Not Stopping in the Right Place: In robots or cutting machines, torque ripple can make the motor not stop in the exact target position. This makes it less accurate.
Bad Speed Control: For a system that needs a very constant speed, torque ripple is a very big problem. It creates small changes in speed, sometimes called “velocity ripple.” This is not good for things like scanners, printers, or record players.
Wearing Out Parts: The constant shaking from ripple torque can make bearings and other machine parts of the system wear out faster. It can cause stress and damage over a long time. A motor with high torque ripple will require a more difficult and costly control system to get a smooth response.

How Do Permanent Magnets Affect This Behavior?

Permanent magnets are a very important part of this topic, especially for brushless DC motors. These motors are powerful and use less energy because of the strong magnetic field from new types of magnets. But that same strong field is what makes the cogging torque happen. The strength, or flux density, of the magnets has a direct affect on how strong the cogging torque is. A motor that has stronger magnets will usually have a higher amount of cogging torque.

The shape of the permanent magnets and where they are placed on the rotor are also very important parts of the motor design.

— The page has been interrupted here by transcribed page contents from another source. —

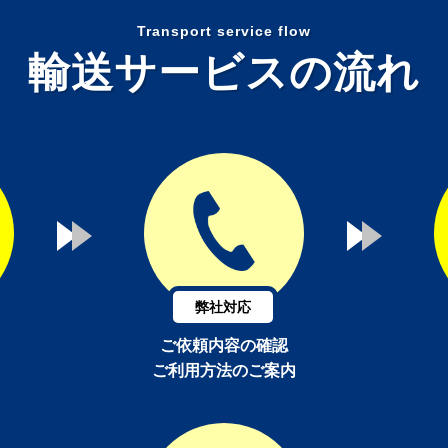
Transport service flow
輸送サービスの流れ
弊社対応
ご依頼内容の確認
ご利用方法のご案内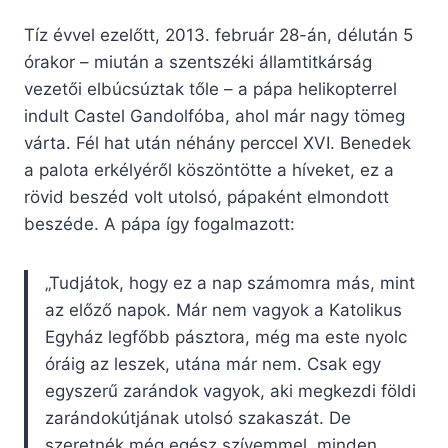
Tíz évvel ezelőtt, 2013. február 28-án, délután 5
órakor – miután a szentszéki államtitkárság
vezetői elbúcsúztak tőle – a pápa helikopterrel
indult Castel Gandolfóba, ahol már nagy tömeg
várta. Fél hat után néhány perccel XVI. Benedek
a palota erkélyéről köszöntötte a híveket, ez a
rövid beszéd volt utolsó, pápaként elmondott
beszéde. A pápa így fogalmazott:
„Tudjátok, hogy ez a nap számomra más, mint
az előző napok. Már nem vagyok a Katolikus
Egyház legfőbb pásztora, még ma este nyolc
óráig az leszek, utána már nem. Csak egy
egyszerű zarándok vagyok, aki megkezdi földi
zarándokútjának utolsó szakaszát. De
szeretnék még egész szívemmel, minden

Designers can shape the magnets to make the magnetic field smoother. This helps to lower both cogging torque and torque ripple. For example, instead of a simple square magnet, they might use a shape that is more rounded. The way the magnets are set up around the rotor can also be used. For instance, a special setup can focus the magnetic field on one side and make it weaker on the other. This is another tool to make the motor work better and reduce unwanted torque variations. The type of motor is important, because not all motors use permanent magnets in the same way.

What Are the Top Ways to Lower Cogging Torque and Ripple Torque?

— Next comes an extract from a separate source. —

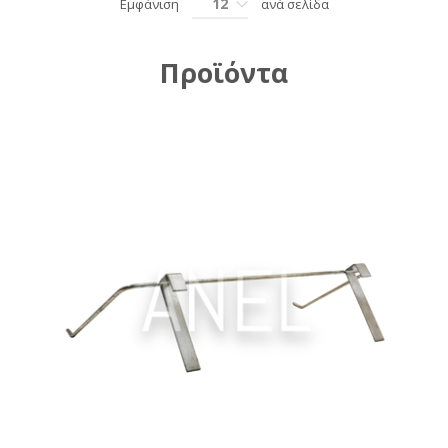
12
Εμφάνιση
ανά σελίδα
Προϊόντα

I have found that fixing these problems needs a way that solves the problem in two steps. You have to make the motor better, and you have to use a smarter control method. You cannot just fix it with computer programs if the motor has very high cogging torque from the start. It is all about a good system design.

First, you must pick the right motor. If your job needs very smooth movement at low speeds, you should find a motor made to have low cogging torque. This could mean a motor that is “coreless” or “slotless.” In these motors, there are no stator teeth for the magnets to pull on. Or, it could be a motor with slanted stator laminations, more poles, or magnets with special shapes. These features help to overcome the physical cause of the problem. A standard motor may cost less, but it might not be the correct one for the job.

Second, you need to apply smart control. A new drive with a fast processor can use special instructions to actively get rid of torque ripple. This usually needs a device for feedback, like an encoder. This part tells the control loop the exact rotor position. With this knowledge, the drive can change the current many hundreds or thousands of times each second. This is done to smooth out the torque. Using a good motor and a smart drive together gives you the best chance to get smooth, continuous, and exact movement.

Key Takeaways

After many years of working with every type of motor you can think of, here are the most important things I believe you should remember about cogging torque and torque ripple:

Cogging Torque is a magnetic clicking torque. You can feel it when a motor has no power. It is caused by the attraction between the rotor’s permanent magnets and the stator teeth.
Torque Ripple is the up and down change in torque when the motor is on. It is a mix of cogging torque and ripples that come from how current is sent to the motor winding.
You cannot remove cogging torque with a control program. But you can pick a motor that is designed to have less of it. Slanted laminations and slotless designs are two ways this is done.
You can fight torque ripple with a smart motor drive. High-tech control methods can shape the current to cancel out changes in torque. But this needs exact position information.
The problems from torque ripple are most noticed at low speeds. At a higher rpm, the motor’s own motion helps to smooth things out. But shaking and noise can still be an issue.